Just because it was not her original plan or expectation it does not mean that her life cannot be more meaningful or beautiful than someone without the diagnosis.

Jesus is asked in John 9 concerning a blind man, “who sinned, the man or his parents that this man be born blind?” Jesus says you are looking for the wrong things. Instead of blaming or explaining, we must come to know that God is working in and through our unfortunate diagnosis. He responds, “neither, but rather that the glory of God might be shown in the life of this man.”

All things, healthy or unhealthy, life or death, can be used to direct people into the kingdom of God.

Rather than allowing a diagnosis to cause us to curl up and die, we ought to have us to spur on and truly live.

It seems as though when we experience pain we often follow the experience with choosing the wrong response leading to things like “guilt, anger, jealousy, and self-imposed loneliness” making things worse (87). How we respond to pain makes all the difference in the path of our life following an event.

How should we respond to others?

People do not need a theology lesson. They need a friend. Someone to bear witness to the pain and bring about the healing balm of encouragement through the ministry of presence.

The real tragedy of loss

When describing a plane crash killing two hundred plus individuals, Kushner describes the tragedy of unfinished “important work… and unfulfilled plans” (17).

Surely, this is a tragedy, and one I do not aim to lessen.

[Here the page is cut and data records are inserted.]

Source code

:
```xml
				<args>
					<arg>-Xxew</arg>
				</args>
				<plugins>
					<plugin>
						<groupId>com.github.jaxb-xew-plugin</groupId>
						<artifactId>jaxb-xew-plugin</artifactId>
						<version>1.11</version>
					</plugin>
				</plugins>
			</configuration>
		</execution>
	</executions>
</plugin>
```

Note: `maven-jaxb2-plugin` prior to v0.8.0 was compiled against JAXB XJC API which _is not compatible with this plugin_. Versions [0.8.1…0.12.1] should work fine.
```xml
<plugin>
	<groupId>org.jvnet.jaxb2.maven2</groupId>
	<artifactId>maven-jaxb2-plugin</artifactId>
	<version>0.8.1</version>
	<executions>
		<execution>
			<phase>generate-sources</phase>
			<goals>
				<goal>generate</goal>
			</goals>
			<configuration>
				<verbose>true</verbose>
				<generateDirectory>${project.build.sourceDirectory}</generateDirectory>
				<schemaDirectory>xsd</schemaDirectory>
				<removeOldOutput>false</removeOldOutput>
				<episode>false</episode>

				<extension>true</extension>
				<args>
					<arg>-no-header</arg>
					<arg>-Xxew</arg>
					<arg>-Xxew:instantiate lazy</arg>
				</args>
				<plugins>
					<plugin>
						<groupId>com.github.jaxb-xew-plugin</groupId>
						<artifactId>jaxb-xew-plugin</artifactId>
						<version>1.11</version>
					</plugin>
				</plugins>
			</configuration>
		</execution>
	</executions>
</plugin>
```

For me, though, the tragedy is less in them dying but how they were living. For the most part, those unfinished work plans had little significance in the grand scheme of life and certainly had little impact of the eternity they should be living into. Their unfulfilled plans for the mot part had little or nothing to do with God.

The tragedy is that they were able to live and suddenly die all without living for God, which is to live to the full.

Many were unsatisfied with life, and so of course they would be unsatisfied with death.

Yet for the believer, I pray this is true, we may live such satisfactory lives that whether we live out today or die by this evening it makes little difference. There is a fullness, a thirst that has been quenched, a belly filled.

If the plane goes down I lose nothing, but gain everything.

What good is God in suffering?

Certainly I think we can conclude that God is able to give us “strength and patience and hope, renewing our spiritual resources when we run dry” (128).

I think it is also safe to say that the God of the Bible is in the business of redeeming brokenness, and so by staying close to God we are able to create a meaningful story coming out of suffering. We do not have to remain stuck in the sorrow, but can come to a place where we add the pain to the story being written. “The facts of life and death are neutral. We, by our responses, give suffering either a positive or a negative meaning” (138).

Lastly, God is able to inspire us, through our religious system and sacred text, to help others. This is where people draw perhaps the greatest comfort. When hugging a loved one amidst suffering it may feel as it were truly the arms of God wrapped around you.